-- begin TEXT PASSAGE --

We always focus on personal credit scores and overlook business credit scores. However, it is best to note that both are essential as business credit scores directly affect the security of your business financing options.
Your company’s financial history determines a business credit score and is linked to your Employer Identification Number (EIN). On the other hand, personal credit is dependent on your spending habits and is connected to your social security number.
Each credit score helps financial entities determine creditworthiness and customize financial products. A lower score can bar you from personal or business loans. But, if you get the loans, they’re at higher interest rates that harm your business in the long run.
In this article, you’ll learn about business credit card scores and ways of improving low scores cheaply.
What Is a Business Credit Card Score?
An excellent personal credit score can get you the best mortgages and other deals to achieve your dreams. Similarly, a good business credit score can get you the best financial deals to meet your business goals.

-- end TEXT PASSAGE --

| REQUIREMENTS |
Summarize the passage on business credit scores in two sentences.

-- begin EXTRACTED DATA --

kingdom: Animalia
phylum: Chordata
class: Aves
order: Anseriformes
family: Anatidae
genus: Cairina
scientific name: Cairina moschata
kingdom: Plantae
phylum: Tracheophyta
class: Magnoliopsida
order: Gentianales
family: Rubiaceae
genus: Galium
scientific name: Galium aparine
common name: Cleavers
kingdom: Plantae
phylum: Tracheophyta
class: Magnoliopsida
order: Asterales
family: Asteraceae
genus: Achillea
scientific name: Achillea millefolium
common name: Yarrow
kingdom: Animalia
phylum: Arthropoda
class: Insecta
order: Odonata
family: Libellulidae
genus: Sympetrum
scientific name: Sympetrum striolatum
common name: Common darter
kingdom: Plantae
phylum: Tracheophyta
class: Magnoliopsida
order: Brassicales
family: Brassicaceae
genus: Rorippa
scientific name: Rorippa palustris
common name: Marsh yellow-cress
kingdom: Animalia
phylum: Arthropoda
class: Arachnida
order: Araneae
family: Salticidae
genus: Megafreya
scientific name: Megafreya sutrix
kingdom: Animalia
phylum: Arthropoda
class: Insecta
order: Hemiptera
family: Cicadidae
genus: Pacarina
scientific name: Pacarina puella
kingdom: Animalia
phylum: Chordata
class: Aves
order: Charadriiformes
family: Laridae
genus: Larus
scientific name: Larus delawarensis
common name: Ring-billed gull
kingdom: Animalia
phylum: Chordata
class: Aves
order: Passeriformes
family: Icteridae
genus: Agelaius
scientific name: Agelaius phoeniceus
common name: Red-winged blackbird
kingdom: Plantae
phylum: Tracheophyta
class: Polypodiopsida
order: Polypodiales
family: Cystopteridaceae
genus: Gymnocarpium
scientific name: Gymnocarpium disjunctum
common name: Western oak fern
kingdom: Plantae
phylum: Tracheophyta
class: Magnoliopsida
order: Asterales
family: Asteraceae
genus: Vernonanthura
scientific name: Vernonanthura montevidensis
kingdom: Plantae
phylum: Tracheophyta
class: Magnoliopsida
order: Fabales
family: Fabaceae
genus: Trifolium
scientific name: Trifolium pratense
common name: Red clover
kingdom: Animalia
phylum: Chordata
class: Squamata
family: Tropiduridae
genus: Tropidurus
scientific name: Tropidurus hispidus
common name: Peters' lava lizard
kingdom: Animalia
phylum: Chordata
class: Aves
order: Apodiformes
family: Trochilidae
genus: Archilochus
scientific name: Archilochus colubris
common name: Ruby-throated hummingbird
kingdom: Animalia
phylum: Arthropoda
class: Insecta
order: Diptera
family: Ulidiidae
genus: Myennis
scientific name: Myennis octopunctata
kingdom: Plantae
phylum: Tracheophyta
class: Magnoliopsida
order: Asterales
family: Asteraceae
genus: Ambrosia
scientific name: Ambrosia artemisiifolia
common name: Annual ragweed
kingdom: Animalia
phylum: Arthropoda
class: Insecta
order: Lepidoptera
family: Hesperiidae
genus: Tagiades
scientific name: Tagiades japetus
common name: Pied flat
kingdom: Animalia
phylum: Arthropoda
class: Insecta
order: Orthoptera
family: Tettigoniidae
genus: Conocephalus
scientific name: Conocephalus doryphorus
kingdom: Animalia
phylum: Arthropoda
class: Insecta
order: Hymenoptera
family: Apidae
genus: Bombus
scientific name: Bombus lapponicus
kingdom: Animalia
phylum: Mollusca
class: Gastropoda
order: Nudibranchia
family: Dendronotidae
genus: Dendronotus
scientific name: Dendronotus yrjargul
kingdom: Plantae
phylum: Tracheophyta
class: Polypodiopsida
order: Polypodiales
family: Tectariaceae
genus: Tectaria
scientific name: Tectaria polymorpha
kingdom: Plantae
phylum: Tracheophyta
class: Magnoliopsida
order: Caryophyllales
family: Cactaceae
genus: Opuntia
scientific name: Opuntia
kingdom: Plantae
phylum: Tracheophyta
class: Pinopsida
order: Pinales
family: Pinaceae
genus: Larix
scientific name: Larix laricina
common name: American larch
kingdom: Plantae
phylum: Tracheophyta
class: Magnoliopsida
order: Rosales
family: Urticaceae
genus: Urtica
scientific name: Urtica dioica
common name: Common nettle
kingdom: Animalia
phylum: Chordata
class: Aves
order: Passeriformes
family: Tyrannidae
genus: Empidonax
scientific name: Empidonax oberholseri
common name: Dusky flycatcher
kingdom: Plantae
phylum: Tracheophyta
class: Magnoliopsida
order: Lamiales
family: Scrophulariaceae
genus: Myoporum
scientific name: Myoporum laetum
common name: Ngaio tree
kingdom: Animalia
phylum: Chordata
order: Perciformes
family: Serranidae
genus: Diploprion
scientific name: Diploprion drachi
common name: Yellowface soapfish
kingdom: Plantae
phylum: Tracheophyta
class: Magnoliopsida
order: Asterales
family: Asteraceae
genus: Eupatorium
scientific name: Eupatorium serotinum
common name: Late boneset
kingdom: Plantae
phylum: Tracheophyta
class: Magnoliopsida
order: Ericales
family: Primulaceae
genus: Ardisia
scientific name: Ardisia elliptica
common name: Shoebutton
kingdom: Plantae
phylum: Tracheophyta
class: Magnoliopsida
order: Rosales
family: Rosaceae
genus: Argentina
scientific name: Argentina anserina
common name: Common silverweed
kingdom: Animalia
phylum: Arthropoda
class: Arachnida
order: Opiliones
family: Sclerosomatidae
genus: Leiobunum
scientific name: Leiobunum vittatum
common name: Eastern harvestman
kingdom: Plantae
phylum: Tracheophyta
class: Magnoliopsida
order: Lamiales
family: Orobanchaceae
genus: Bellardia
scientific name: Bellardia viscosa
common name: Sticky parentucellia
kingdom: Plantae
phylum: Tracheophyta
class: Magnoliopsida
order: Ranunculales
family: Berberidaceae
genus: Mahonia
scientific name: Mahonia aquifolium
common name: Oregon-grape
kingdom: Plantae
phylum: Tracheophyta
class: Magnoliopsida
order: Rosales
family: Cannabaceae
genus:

-- end EXTRACTED DATA --

| ANSWER TO THE TASK |
Both personal and business credit scores are essential: a business score depends on the company's financial history and is linked to its Employer Identification Number, while a personal score depends on spending habits and is connected to a social security number. Financial entities use each score to determine creditworthiness, and a low score can bar you from loans or bring higher interest rates that harm your business in the long run.